### Reading text
Halloween with a Pre-Teen, and Then Some.
For kids on the cusp of growing out of trick-or-treating, writing to Santa or make-believe, the Covid Pandemic is pushing them over the edge, maybe a little sooner than we parents would like. Last year, it was ghouls and goblins, decorating galore, and three different costumes (yes, three). This year it's shrugging shoulders, "I don't know" and a lot of "yeah, whatever" every time I bring up getting dressed up for Halloween to my ten-yea- old son.
A few weeks ago, I decorated our Christmas tree with kid-friendly Halloween decorations, and when lit, it creates the same warm fuzzy feeling of the holidays, but with a Jack-o-Lantern on top instead of a star. The kids thought it was fun (my eldest shrugged, then squeezed in a smile) and I needed a good distraction myself, away from don't forget your mask, and wash your hands and did you just cough?
My husband and I decided trick-o-treating was out of the question for us this year. With three children to manage in a small town where friends and neighbors stop in the streets to chat and catch up, we felt we would be safer and less stressed with a special night at home instead.
Everyone, including me was disappointed. I've always loved Halloween, but as a mom, even more so because for once I don't have to cover up the dark circles under my eyes, as if I ever have the time for makeup. Staying home is what's best for us right now, especially since we've already had to get Covid tested (all negative) earlier this fall (not easy with four-year-old, traumatized by the experience) and trying to limit our social encounters so we can still go to school and visit with family at a safe distance.
But for a kid who's big on imaginative play, dress-up, and games, I thought my son would still want to go to school in costume for the Covid-safe activities they have planned today. My instinct was to drag out every old costume in the house, take him shopping or promise to make him a new one when his sad little voice announced he didn't want to participate, but I realized, it's his decision, and I just have to go with it, no matter how desperate I am for my kids to hang on to everything fun this year. It made me second-guess our decision about trick-or-treating, guilty it was one more thing taken away from my kids for something out of their control, but I had to go with my gut.

### Problem details
From the opening of the Halloween text, list the things kids "on the cusp" are described as growing out of. Rely only on the Halloween text to complete the work.

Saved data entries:
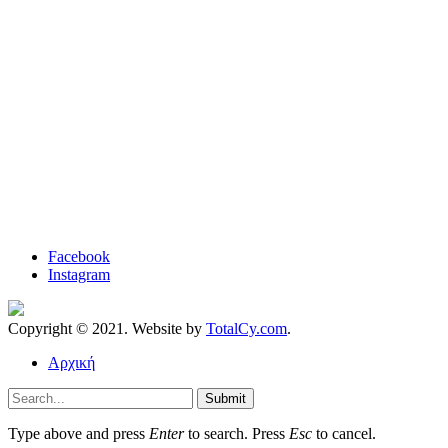
Facebook
Instagram
Copyright © 2021. Website by
TotalCy.com
.
Αρχική
Submit
Type above and press
Enter
to search. Press
Esc
to cancel.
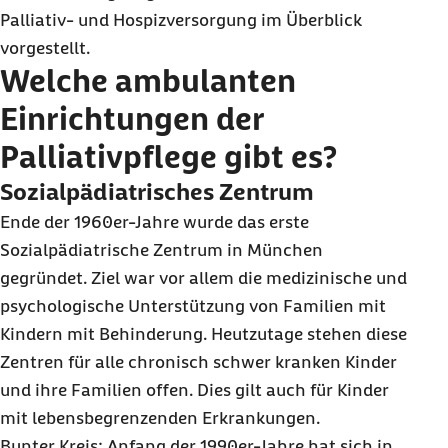
Palliativ- und Hospizversorgung im Überblick
vorgestellt.
Welche ambulanten
Einrichtungen der
Palliativpflege gibt es?
Sozialpädiatrisches Zentrum
Ende der 1960er-Jahre wurde das erste
Sozialpädiatrische Zentrum in München
gegründet. Ziel war vor allem die medizinische und
psychologische Unterstützung von Familien mit
Kindern mit Behinderung. Heutzutage stehen diese
Zentren für alle chronisch schwer kranken Kinder
und ihre Familien offen. Dies gilt auch für Kinder
mit lebensbegrenzenden Erkrankungen.
Bunter Kreis: Anfang der 1990er-Jahre hat sich in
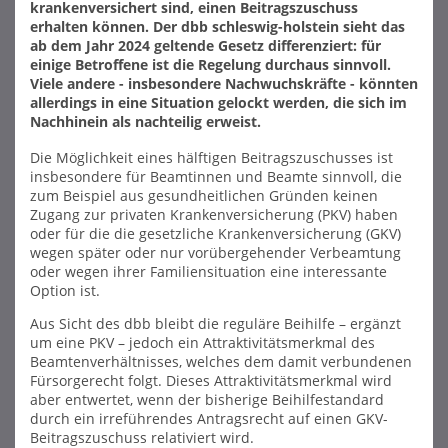
krankenversichert sind, einen Beitragszuschuss
erhalten können. Der dbb schleswig-holstein sieht das
ab dem Jahr 2024 geltende Gesetz differenziert: für
einige Betroffene ist die Regelung durchaus sinnvoll.
Viele andere - insbesondere Nachwuchskräfte - könnten
allerdings in eine Situation gelockt werden, die sich im
Nachhinein als nachteilig erweist.
Die Möglichkeit eines hälftigen Beitragszuschusses ist
insbesondere für Beamtinnen und Beamte sinnvoll, die
zum Beispiel aus gesundheitlichen Gründen keinen
Zugang zur privaten Krankenversicherung (PKV) haben
oder für die die gesetzliche Krankenversicherung (GKV)
wegen später oder nur vorübergehender Verbeamtung
oder wegen ihrer Familiensituation eine interessante
Option ist.
Aus Sicht des dbb bleibt die reguläre Beihilfe – ergänzt
um eine PKV – jedoch ein Attraktivitätsmerkmal des
Beamtenverhältnisses, welches dem damit verbundenen
Fürsorgerecht folgt. Dieses Attraktivitätsmerkmal wird
aber entwertet, wenn der bisherige Beihilfestandard
durch ein irreführendes Antragsrecht auf einen GKV-
Beitragszuschuss relativiert wird.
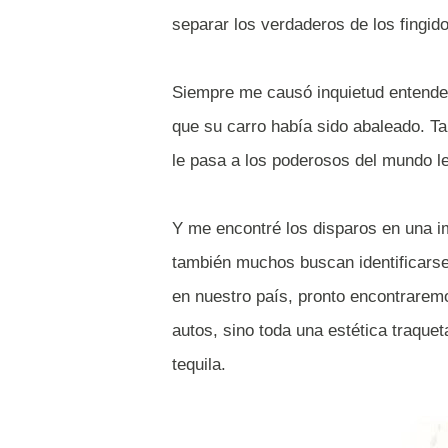
separar los verdaderos de los fingid
Siempre me causó inquietud entender
que su carro había sido abaleado. Ta
le pasa a los poderosos del mundo leg
Y me encontré los disparos en una im
también muchos buscan identificarse 
en nuestro país, pronto encontraremos
autos, sino toda una estética traquet
tequila.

### Exercise answer
trick-or-treating, writing to Santa, make-believe